Ingredients
Method
Preparation
- Preheat your oven to 350°F (175°C). Line a 9" springform pan with parchment paper and butter it generously.
- In a mixing bowl, beat the room temperature butter with brown and white sugar until light and fluffy (about 3 minutes). Stir in vanilla and the egg until well combined.
- Whisk together the flour, baking soda, and salt, then fold into the butter mixture along with the chocolate chips.
- Press the crust firmly into the bottom of your springform pan and bake for 18–23 minutes, until golden brown. Let cool slightly.
- Prepare edible cookie dough by heat-treating your flour: spread it on a parchment-lined baking sheet and bake at 300°F until it reaches an internal temperature of 160°F (around 5-7 minutes). Allow to cool completely.
- In a mixing bowl, beat together butter and sugars until fluffy. Add the vanilla and milk, then mix in the cooled flour and salt. Fold in both types of chocolate chips. Roll the dough into ~1½ tsp balls and freeze for at least 10 minutes.
Cheesecake Filling
- Lower the oven temperature to 325°F (163°C). In a large bowl, beat the cream cheese on high until smooth and creamy (3-4 minutes). Gradually add the sugar and continue to beat until combined.
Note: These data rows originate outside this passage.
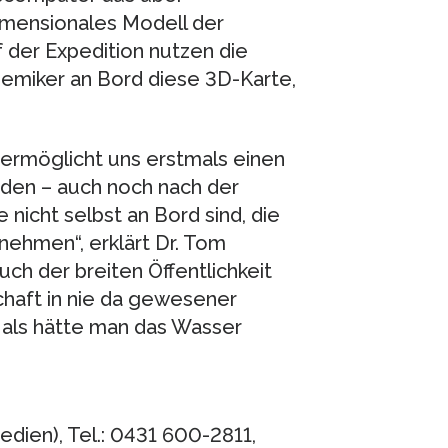
dimensionales Modell der
 der Expedition nutzen die
miker an Bord diese 3D-Karte,
ermöglicht uns erstmals einen
den – auch noch nach der
 nicht selbst an Bord sind, die
nehmen“, erklärt Dr. Tom
ch der breiten Öffentlichkeit
schaft in nie da gewesener
so als hätte man das Wasser
ien), Tel.: 0431 600-2811,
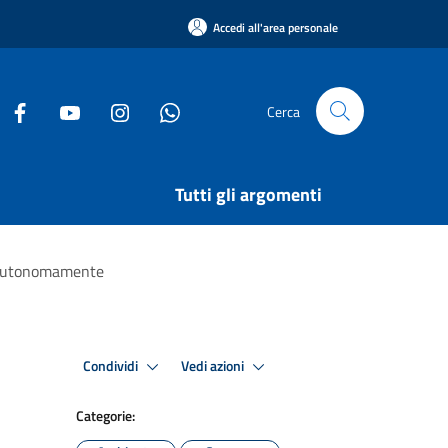
Accedi all'area personale
Cerca
Tutti gli argomenti
ua autonomamente
Condividi
Vedi azioni
Categorie:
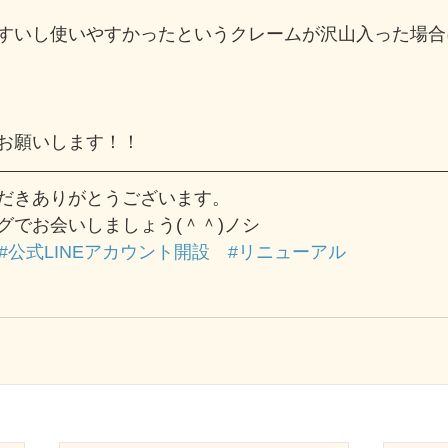
すいし使いやすかったというクレームが沢山入った場合
お願いします！！
だきありがとうございます。
グでお会いしましょう(＾＾)ノシ
#公式LINEアカウント開設
#リニューアル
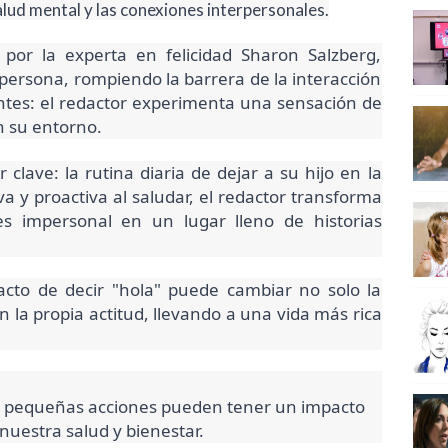
lud mental y las conexiones interpersonales.
s por la experta en felicidad Sharon Salzberg,
persona, rompiendo la barrera de la interacción
entes: el redactor experimenta una sensación de
n su entorno.
clave: la rutina diaria de dejar a su hijo en la
va y proactiva al saludar, el redactor transforma
s impersonal en un lugar lleno de historias
acto de decir "hola" puede cambiar no solo la
 la propia actitud, llevando a una vida más rica
as pequeñas acciones pueden tener un impacto
 nuestra salud y bienestar.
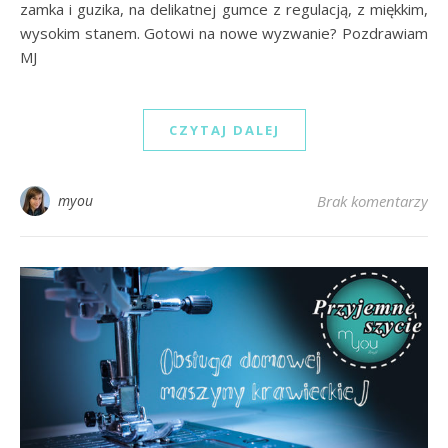
zamka i guzika, na delikatnej gumce z regulacją, z miękkim,
wysokim stanem. Gotowi na nowe wyzwanie? Pozdrawiam
MJ
CZYTAJ DALEJ
myou
Brak komentarzy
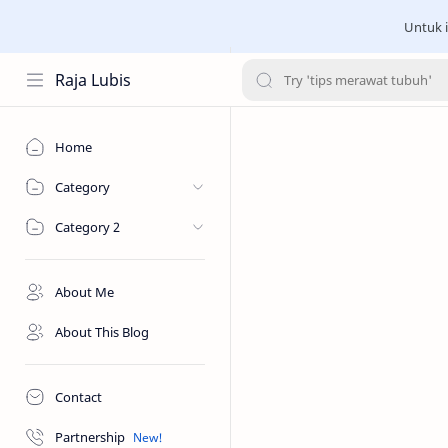
Untuk i
Raja Lubis
Home
Category
Category 2
About Me
About This Blog
Contact
Partnership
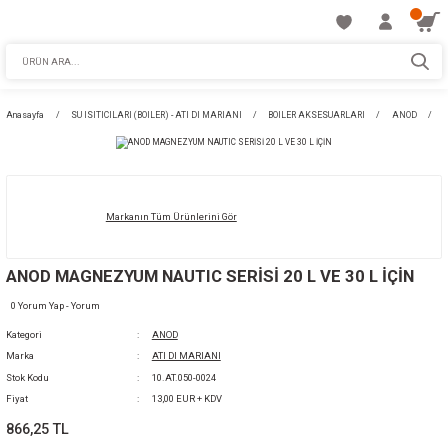
Anasayfa
SU ISITICILARI (BOILER) - ATI DI MARIANI
BOILER AKSESUARLA
Markanın Tüm Ürünlerini Gör
ANOD MAGNEZYUM NAUTIC SERİSİ 20 L VE 30
0 Yorum Yap - Yorum
Kategori
ANOD
Marka
ATI DI MARIANI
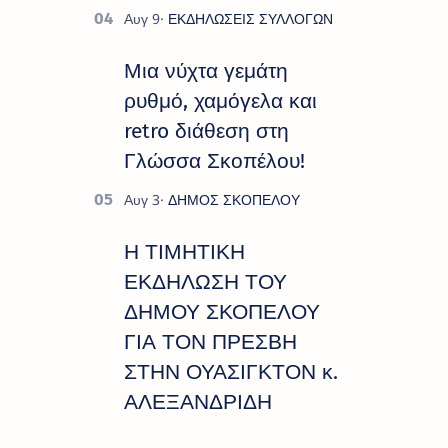
Μια νύχτα γεμάτη
ρυθμό, χαμόγελα και
retro διάθεση στη
Γλώσσα Σκοπέλου!
Η ΤΙΜΗΤΙΚΗ
ΕΚΔΗΛΩΣΗ ΤΟΥ
ΔΗΜΟΥ ΣΚΟΠΕΛΟΥ
ΓΙΑ ΤΟΝ ΠΡΕΣΒΗ
ΣΤΗΝ ΟΥΑΣΙΓΚΤΟΝ κ.
ΑΛΕΞΑΝΔΡΙΔΗ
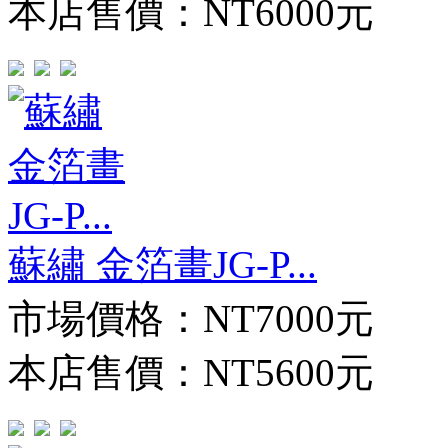
本店售價：
NT6000元
蘇繡 金箔畫JG-P...
市場價格：
NT7000元
本店售價：
NT5600元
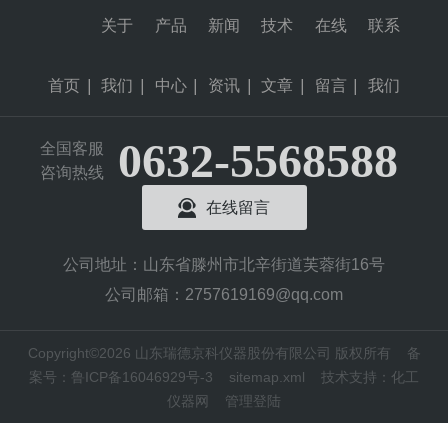
关于
产品
新闻
技术
在线
联系
首页
|
我们
|
中心
|
资讯
|
文章
|
留言
|
我们
0632-5568588
全国客服
咨询热线
在线留言
公司地址：山东省滕州市北辛街道芙蓉街16号
公司邮箱：2757619169@qq.com
Copyright©2026 山东瑞德京科仪器股份有限公司 版权所有
备
案号：鲁ICP备16046929号-3
sitemap.xml
技术支持：
化工
仪器网
管理登陆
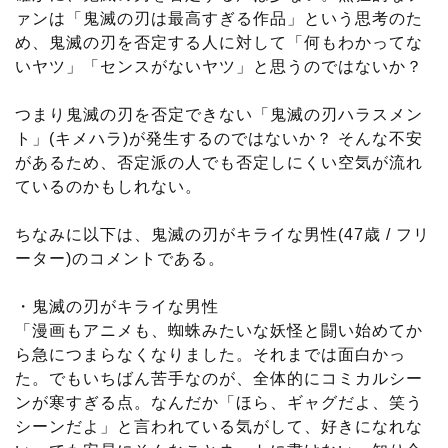
ァンは「鬼滅の刃は最高すぎる作品」という思考のた
め、鬼滅の刃を否定する人に対して「何もわかってな
いヤツ」「センスがないヤツ」と思うのではないか？
つまり鬼滅の刃を否定できない「鬼滅の刃ハラスメン
ト」(キメハラ)が発生するのではないか？ そんな不安
があるため、否定派の人でも否定しにくい空気が流れ
ているのかもしれない。
ちなみに以下は、鬼滅の刃がキライな男性(47歳 / フリ
ーター)のコメントである。
・鬼滅の刃がキライな男性
「漫画もアニメも、蜘蛛みたいな妖怪と闘い始めてか
ら急につまらなくなりました。それまでは面白かっ
た。でもいちばん苦手なのが、全体的にコミカルシー
ンが寒すぎる点。なんだか「ほら、ギャグだよ、笑う
シーンだよ」と言われている気がして、好きになれな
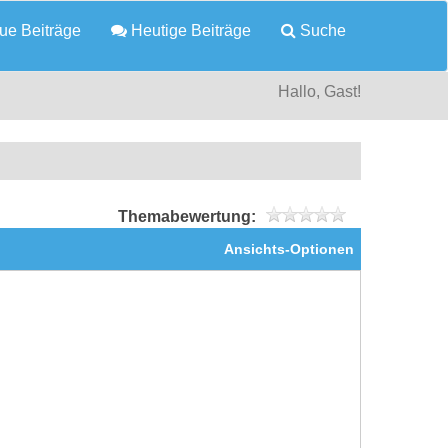
e Beiträge
Heutige Beiträge
Suche
Hallo, Gast!
Themabewertung:
Ansichts-Optionen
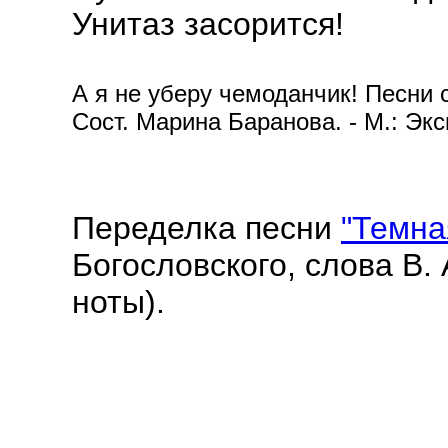
Унитаз засорится!
А я не уберу чемоданчик! Песни 
Сост. Марина Баранова. - М.: Экс
Переделка песни
"Темна
Богословского, слова В. 
ноты).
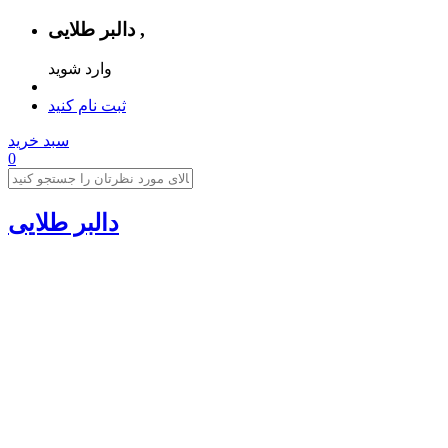
دالبر طلایی ,
وارد شوید
ثبت نام کنید
سبد خرید
0
دالبر طلایی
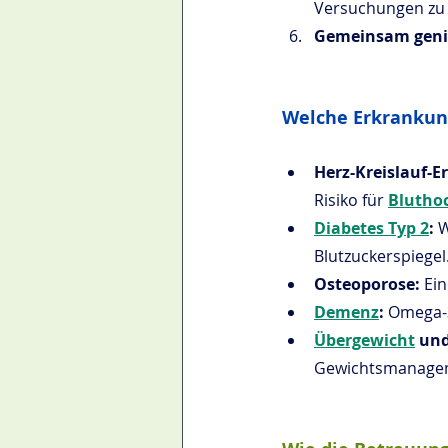
Versuchungen zu
Gemeinsam gen
Welche Erkrankun
Herz-Kreislauf-
Risiko für 
Blutho
Diabetes Typ 2
:
 
Blutzuckerspiegel
Osteoporose:
 Ei
Demenz
: 
Omega-3
Übergewicht
 und
Gewichtsmanage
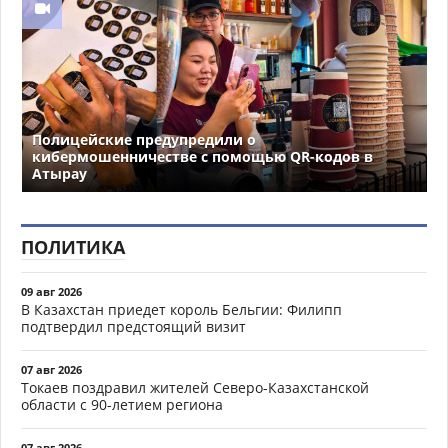
Полицейские предупредили о
кибермошенничестве с помощью QR-кодов в
Атырау
ПОЛИТИКА
09 авг 2026
В Казахстан приедет король Бельгии: Филипп
подтвердил предстоящий визит
07 авг 2026
Токаев поздравил жителей Северо-Казахстанской
области с 90-летием региона
07 авг 2026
- Mix in the sour cream, heavy cream, and vanilla on low, then switch to medium-high until smooth, scraping down the sides of the bowl.
- Incorporate the eggs one at a time, mixing on low speed after each addition. Gently fold in the mini chocolate chips and ⅔ of the frozen cookie dough balls.
- Pour the cheesecake batter over the cooled crust.
- To set up a water bath for even cooking, either place your springform pan in a larger cake pan filled halfway with hot water or wrap it in foil and place it in a larger roasting pan filled with hot water.
- Bake for 75–90 minutes, or until the edges are set and the center jiggles slightly. Turn off the oven, prop the door open, and let the cheesecake cool in the oven for 30 minutes.
- Remove the cheesecake from the oven and cool it on a wire rack to room temperature before chilling it in the refrigerator overnight (or a minimum of 6 hours).
Topping
- In a small saucepan over medium-low heat, bring the cream to a steaming point. Pour it over chocolate chips in a bowl and let it sit for 1½ minutes. Stir until smooth and allow it to set in the fridge for about 10 minutes.
- In a clean bowl, combine heavy whipping cream, powdered sugar, and vanilla extract. Beat until stiff peaks form, then pipe it onto your chilled cheesecake.
- Garnish with remaining cookie-dough balls and extra mini chips. Chill until serving.
Notes
Make sure that all dairy products are at room temperature before mixing for a smoother, lump-free batter. Pay attention to the cheesecake as it bakes; if the edges begin to crack, it is probably overcooked. Aim for that slight jiggle in the center when you take it out.